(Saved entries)

>>>

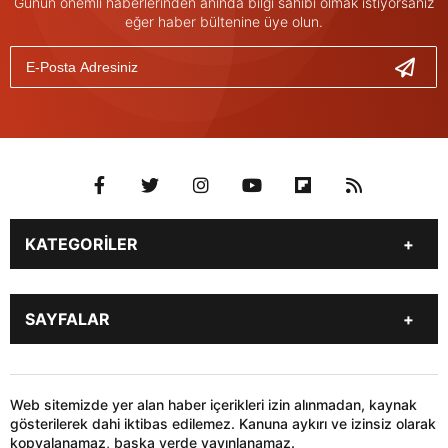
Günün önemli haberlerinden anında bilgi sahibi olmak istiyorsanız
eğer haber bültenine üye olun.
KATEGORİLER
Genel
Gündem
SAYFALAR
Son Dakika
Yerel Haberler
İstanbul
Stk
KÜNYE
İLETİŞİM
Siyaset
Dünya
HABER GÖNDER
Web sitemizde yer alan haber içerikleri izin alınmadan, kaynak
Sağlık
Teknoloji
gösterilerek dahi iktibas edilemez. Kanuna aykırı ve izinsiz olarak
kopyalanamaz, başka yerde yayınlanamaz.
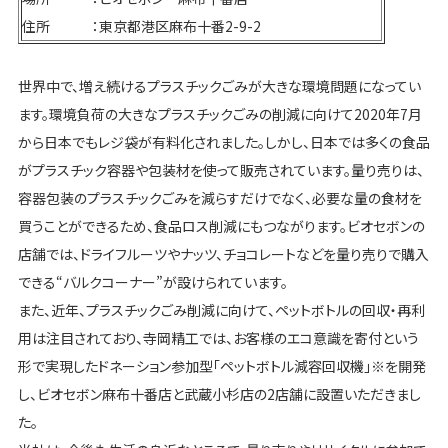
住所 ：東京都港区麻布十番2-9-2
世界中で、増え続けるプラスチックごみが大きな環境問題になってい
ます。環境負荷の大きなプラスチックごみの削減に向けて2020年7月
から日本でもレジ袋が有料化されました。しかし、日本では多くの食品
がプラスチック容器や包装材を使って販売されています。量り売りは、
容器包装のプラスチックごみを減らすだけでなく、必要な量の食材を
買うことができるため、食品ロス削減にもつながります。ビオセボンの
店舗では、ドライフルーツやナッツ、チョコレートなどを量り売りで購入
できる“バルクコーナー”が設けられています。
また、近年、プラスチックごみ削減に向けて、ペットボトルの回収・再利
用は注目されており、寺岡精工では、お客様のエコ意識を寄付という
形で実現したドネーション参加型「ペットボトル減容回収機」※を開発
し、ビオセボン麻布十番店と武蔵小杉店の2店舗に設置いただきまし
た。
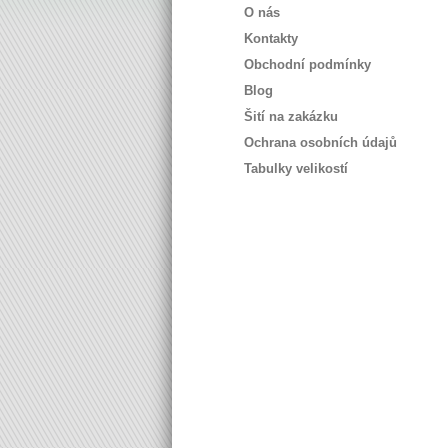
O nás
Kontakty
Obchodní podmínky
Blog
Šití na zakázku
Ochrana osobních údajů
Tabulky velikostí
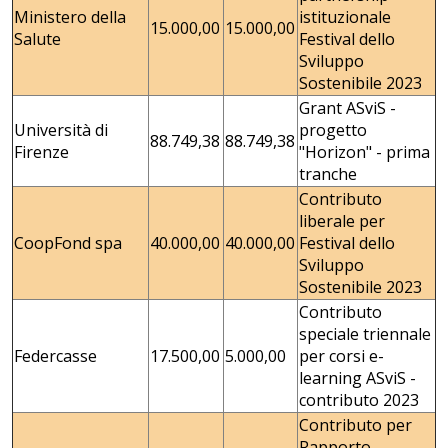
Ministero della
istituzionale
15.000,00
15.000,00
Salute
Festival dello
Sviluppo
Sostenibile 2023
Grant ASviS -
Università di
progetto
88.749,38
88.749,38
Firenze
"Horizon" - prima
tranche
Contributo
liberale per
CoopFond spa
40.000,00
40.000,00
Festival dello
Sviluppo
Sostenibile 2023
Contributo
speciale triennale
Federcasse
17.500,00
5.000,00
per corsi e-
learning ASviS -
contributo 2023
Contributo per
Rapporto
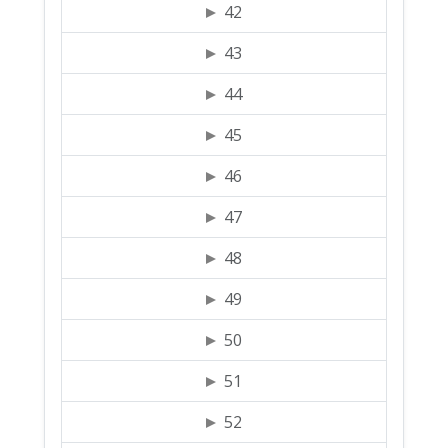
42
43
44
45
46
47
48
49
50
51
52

<<<

What to produce — Could the entries above be copied out exactly, with no pictures included?

Answer for the task —
Günün önemli haberlerinden anında bilgi sahibi olmak istiyorsanız
eğer haber bültenine üye olun.
KATEGORİLER
Genel
Gündem
SAYFALAR
Son Dakika
Yerel Haberler
İstanbul
Stk
KÜNYE
İLETİŞİM
Siyaset
Dünya
HABER GÖNDER
Web sitemizde yer alan haber içerikleri izin alınmadan, kaynak
Sağlık
Teknoloji
gösterilerek dahi iktibas edilemez. Kanuna aykırı ve izinsiz olarak
kopyalanamaz, başka yerde yayınlanamaz.
住所 ：東京都港区麻布十番2-9-2
世界中で、増え続けるプラスチックごみが大きな環境問題になってい
ます。環境負荷の大きなプラスチックごみの削減に向けて2020年7月
から日本でもレジ袋が有料化されました。しかし、日本では多くの食品
がプラスチック容器や包装材を使って販売されています。量り売りは、
容器包装のプラスチックごみを減らすだけでなく、必要な量の食材を
買うことができるため、食品ロス削減にもつながります。ビオセボンの
店舗では、ドライフルーツやナッツ、チョコレートなどを量り売りで購入
できる“バルクコーナー”が設けられています。
また、近年、プラスチックごみ削減に向けて、ペットボトルの回収・再利
用は注目されており、寺岡精工では、お客様のエコ意識を寄付という
形で実現したドネーション参加型「ペットボトル減容回収機」※を開発
し、ビオセボン麻布十番店と武蔵小杉店の2店舗に設置いただきまし
た。
O nás
Kontakty
Obchodní podmínky
Blog
Šití na zakázku
Ochrana osobních údajů
Tabulky velikostí
Ministero della
istituzionale
15.000,00
15.000,00
Salute
Festival dello
Sviluppo
Sostenibile 2023
Grant ASviS -
Università di
progetto
88.749,38
88.749,38
Firenze
"Horizon" - prima
tranche
Contributo
liberale per
CoopFond spa
40.000,00
40.000,00
Festival dello
Sviluppo
Sostenibile 2023
Contributo
speciale triennale
Federcasse
17.500,00
5.000,00
per corsi e-
learning ASviS -
contributo 2023
Contributo per
Rapporto
42
43
44
45
46
47
48
49
50
51
52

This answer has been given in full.